The Press and Blow process is the most commonly used method in glass bottle manufacturing. It uses an individual section (IS) machine, which is separated into varying sections to produce several containers of the same size simultaneously. The molten glass is cut with a shearing blade into a specific gob size. The gob falls into the machine by force of gravity. A metal plunger is used to push the gob down into the mold, where it starts to take shape and become a parison. The parison is then transferred into the blow mold and reheated so that the parison is soft enough to finish off the dimensions of the glass. Once the parison is reheated to blowing temperature, air is injected to blow the container into shape. Press and blow methods are typically used for manufacturing wide-mouth bottles and glass jars as their size allows the plunger into the parison.
Plastic containers can work fine in a pinch, but plastic food storage does come with some concerns about leeching chemicals. Pressure canning the broth in glass jars in another option, like a CBD flower jar, but requires more work and attention.
Anytime you freeze in a glass jar that has shoulders, you have to make sure that the broth stays below the shoulders while it freezes and expands. That means that the broth should be 2-3 inches below the shoulders before you stick it in the freezer.
3. Use Wide Mouth Mason Jars
Instead of using regular qube jars and worrying about the shoulders, you can use wide mouth mason jars.

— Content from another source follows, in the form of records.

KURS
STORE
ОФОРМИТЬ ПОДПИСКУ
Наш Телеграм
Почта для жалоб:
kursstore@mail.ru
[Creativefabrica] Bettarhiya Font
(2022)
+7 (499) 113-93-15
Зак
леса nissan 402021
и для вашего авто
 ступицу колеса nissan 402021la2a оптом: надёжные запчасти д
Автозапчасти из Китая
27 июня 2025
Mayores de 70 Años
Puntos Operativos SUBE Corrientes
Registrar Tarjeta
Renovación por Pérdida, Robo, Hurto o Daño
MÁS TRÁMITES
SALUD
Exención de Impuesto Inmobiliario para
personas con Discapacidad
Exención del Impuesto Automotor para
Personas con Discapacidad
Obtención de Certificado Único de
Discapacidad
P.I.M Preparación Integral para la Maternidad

Place your jars in a cardboard box (like the one mason concentrate jar sets are sold in) before putting in the freezer. This allows you to easily keep some distance between them and can also be handy if you use a chest freezer. Or use a JarBox, a genius product!

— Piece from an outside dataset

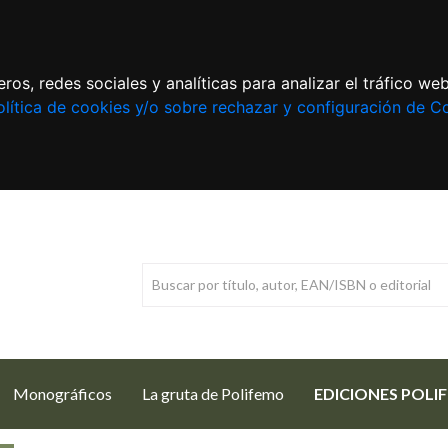
ros, redes sociales y analíticas para analizar el tráfico w
lítica de cookies y/o sobre rechazar y configuración de C
Monográficos
La gruta de Polifemo
EDICIONES POLI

Slip your jars into clean socks before putting them in the freezer. This prevents them from bumping against each other and breaking that way.
Try Glasslock storage containers. The glass is tempered, so it’s stronger and better able to handle temperature changes. They are pricier than canning or repurposed weed jars, but might be an investment you’d like to make since you can also cook with them.
Stick with jars that are designated as freezer-safe, like these pint-and-a-half wide mouth jars, or use smaller size jars like wide mouth pint, half-pint, and 4-ounce.